Pour les adultes, les pièges à phéromones attirent les mâles et les noient dans de l’eau savonneuse. Installe-les d’avril à septembre, à raison d’un piège pour 150 m² de terrain cultivé. Dès qu’une plante flétrit sans raison apparente, déterrer sans attendre au niveau du collet : la larve s’y trouve fréquemment encore. Elle passe d’un plant à l’autre très rapidement, le ramassage manuel immédiat est impératif.

Méthode Efficacité Période optimale
Retournement du sol Bonne Mars-avril
Piège à appât (pomme de terre) Bonne Printemps et automne
Piège à phéromones Moyenne (adultes) Avril à septembre
Purin de fougère Répulsif modéré Avant plantation
Nématodes entomopathogènes Variable Printemps

Vers une approche biologique durable pour lutter contre le taupin fil de fer

La recherche scientifique visite des pistes prometteuses. Une étude publiée en 2021 dans la revue Crop Protection (volume 150, article 105811) a testé le champignon entomopathogène Metarhizium brunneum comme antagoniste naturel des larves. Le champignon a persisté dans les sols traités pendant huit mois et augmenté la mortalité des larves en laboratoire. D’un autre côté, une réduction significative des dégâts n’a été constatée que dans deux parcelles sur dix. La piste est sérieuse, mais la stratégie doit encore être optimisée avant d’être conseillée à grande échelle.

Les nématodes entomopathogènes constituent une autre option biologique : ils parasitent les larves dans le sol. Leur efficacité reste en revanche variable selon la température, l’humidité et la nature du sol. Je les considère comme un complément utile, pas comme un remède unique. Surtout, la lutte contre les aleurodes et d’autres ravageurs du jardin comme les cochenilles montre que les approches intégrées, combinant prévention culturale, piégeage et auxiliaires naturels, donnent les meilleurs résultats sur la durée.
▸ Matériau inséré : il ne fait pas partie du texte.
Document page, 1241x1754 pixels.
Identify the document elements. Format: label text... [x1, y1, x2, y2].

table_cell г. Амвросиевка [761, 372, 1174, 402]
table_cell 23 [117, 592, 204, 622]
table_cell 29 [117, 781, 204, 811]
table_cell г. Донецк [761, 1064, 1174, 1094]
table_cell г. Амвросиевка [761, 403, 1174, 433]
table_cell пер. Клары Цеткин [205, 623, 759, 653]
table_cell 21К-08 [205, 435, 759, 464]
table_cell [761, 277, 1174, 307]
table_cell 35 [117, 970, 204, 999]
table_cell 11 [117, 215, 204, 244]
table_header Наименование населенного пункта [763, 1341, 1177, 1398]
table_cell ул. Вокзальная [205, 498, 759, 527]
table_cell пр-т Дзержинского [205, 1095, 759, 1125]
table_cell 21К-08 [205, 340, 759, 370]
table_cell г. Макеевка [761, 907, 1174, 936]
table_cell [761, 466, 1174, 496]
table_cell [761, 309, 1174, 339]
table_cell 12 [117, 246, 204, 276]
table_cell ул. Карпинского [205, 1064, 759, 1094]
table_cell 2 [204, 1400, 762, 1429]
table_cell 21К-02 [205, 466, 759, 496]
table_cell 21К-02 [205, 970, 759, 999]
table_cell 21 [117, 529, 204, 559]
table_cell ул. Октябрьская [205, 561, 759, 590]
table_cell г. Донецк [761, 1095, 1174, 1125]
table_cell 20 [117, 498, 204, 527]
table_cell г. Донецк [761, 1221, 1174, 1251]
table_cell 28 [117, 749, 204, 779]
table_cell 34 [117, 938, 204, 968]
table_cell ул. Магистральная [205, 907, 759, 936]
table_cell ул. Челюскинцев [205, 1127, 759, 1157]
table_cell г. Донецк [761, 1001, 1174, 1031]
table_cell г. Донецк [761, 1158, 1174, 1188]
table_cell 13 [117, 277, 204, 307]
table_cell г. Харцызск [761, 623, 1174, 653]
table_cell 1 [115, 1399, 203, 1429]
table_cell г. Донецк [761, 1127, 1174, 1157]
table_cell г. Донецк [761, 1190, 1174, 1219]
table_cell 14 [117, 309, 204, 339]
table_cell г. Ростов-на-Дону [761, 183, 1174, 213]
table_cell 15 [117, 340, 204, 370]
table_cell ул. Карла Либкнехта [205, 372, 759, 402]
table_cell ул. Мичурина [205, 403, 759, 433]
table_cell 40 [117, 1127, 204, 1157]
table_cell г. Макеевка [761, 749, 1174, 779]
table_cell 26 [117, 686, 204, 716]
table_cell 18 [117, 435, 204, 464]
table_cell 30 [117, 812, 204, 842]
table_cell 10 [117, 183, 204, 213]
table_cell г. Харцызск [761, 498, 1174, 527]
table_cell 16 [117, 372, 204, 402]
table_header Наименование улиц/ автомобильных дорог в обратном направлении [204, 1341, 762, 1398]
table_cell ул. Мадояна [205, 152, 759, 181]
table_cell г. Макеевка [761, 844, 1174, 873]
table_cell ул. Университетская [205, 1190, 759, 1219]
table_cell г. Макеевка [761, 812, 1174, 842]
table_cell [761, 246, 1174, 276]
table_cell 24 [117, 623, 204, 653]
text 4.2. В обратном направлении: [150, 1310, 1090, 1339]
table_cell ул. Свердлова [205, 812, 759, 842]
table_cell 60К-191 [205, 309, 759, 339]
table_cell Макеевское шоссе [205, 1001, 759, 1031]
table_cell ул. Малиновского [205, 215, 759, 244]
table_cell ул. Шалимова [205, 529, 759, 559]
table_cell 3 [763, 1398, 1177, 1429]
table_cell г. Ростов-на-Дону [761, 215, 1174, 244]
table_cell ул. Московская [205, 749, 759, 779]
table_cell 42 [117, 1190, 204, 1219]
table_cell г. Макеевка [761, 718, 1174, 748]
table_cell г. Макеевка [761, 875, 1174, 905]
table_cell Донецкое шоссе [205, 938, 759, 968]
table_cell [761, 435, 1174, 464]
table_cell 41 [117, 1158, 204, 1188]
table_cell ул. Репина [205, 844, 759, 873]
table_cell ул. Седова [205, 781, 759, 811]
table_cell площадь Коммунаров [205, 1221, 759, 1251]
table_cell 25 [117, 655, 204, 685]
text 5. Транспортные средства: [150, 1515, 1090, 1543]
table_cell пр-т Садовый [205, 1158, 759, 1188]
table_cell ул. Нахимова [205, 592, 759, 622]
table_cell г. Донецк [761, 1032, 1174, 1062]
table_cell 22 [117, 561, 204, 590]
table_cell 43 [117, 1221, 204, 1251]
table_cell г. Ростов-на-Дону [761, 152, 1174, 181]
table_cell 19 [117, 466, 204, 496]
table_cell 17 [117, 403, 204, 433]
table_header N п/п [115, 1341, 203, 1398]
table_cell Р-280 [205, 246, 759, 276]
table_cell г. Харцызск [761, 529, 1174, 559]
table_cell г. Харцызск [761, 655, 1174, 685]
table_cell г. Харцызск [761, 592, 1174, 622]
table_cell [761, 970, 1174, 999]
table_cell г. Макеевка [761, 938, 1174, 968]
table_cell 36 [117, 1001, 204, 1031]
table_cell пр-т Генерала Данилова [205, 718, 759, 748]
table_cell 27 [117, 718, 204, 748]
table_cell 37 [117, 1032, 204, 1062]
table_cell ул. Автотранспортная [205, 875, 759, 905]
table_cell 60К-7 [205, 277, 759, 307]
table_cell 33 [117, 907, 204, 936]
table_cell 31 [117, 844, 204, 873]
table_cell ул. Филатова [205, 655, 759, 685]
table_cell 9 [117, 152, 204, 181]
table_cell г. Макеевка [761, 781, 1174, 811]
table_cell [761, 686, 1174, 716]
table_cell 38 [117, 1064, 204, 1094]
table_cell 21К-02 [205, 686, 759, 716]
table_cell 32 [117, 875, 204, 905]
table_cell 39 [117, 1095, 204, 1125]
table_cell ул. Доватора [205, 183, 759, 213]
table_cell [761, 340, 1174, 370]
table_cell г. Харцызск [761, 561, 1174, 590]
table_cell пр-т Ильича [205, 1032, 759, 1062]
Favoriser la biodiversité reste le levier le plus puissant. Haies diversifiées, mare, abris pour carabes et oiseaux, paillage : tout ce qui stabilise et enrichit le sol renforce sa résistance naturelle aux ravageurs. La lutte contre le taupin n’est pas un sprint. C’est un travail de fond, patient, qui s’étale sur plusieurs années. Mais avec des méthodes cohérentes et régulières, les résultats finissent par suivre.